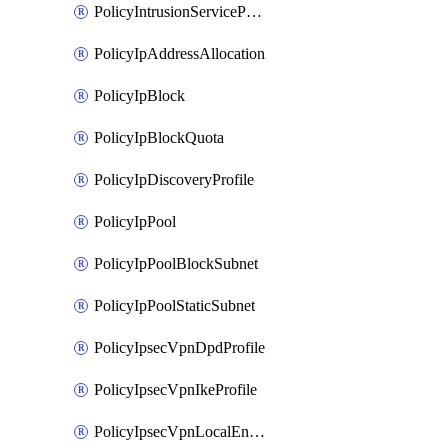
PolicyIntrusionServiceProfile
PolicyIpAddressAllocation
PolicyIpBlock
PolicyIpBlockQuota
PolicyIpDiscoveryProfile
PolicyIpPool
PolicyIpPoolBlockSubnet
PolicyIpPoolStaticSubnet
PolicyIpsecVpnDpdProfile
PolicyIpsecVpnIkeProfile
PolicyIpsecVpnLocalEndpoint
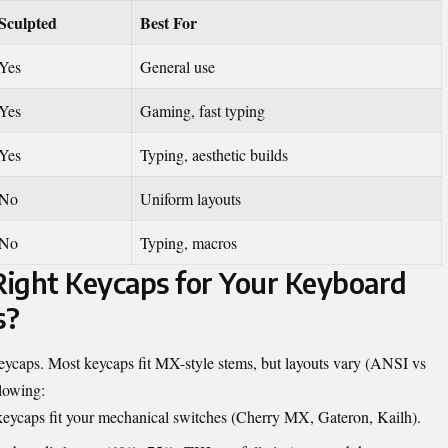
Sculpted
Best For
Yes
General use
Yes
Gaming, fast typing
Yes
Typing, aesthetic builds
No
Uniform layouts
No
Typing, macros
ight Keycaps for Your Keyboard
s?
 keycaps. Most keycaps fit MX-style stems, but layouts vary (ANSI vs
llowing:
eycaps fit your mechanical switches (Cherry MX, Gateron, Kailh).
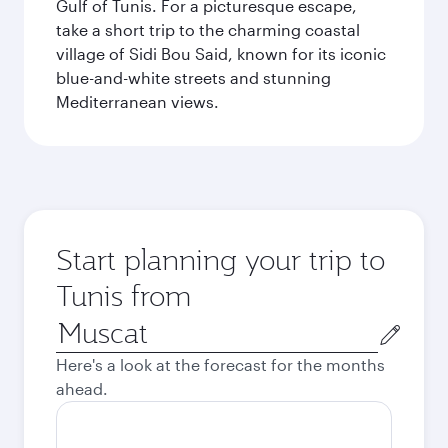
Gulf of Tunis. For a picturesque escape,
take a short trip to the charming coastal
village of Sidi Bou Said, known for its iconic
blue-and-white streets and stunning
Mediterranean views.
Start planning your trip to
Tunis from
Origin
city
Here's a look at the forecast for the months
ahead.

· · · · · · ·

THE TASK
Look for "layouts" in each line of the material, then copy the lines where it is found.

COMPLETED EXERCISE
Uniform layouts
 keycaps. Most keycaps fit MX-style stems, but layouts vary (ANSI vs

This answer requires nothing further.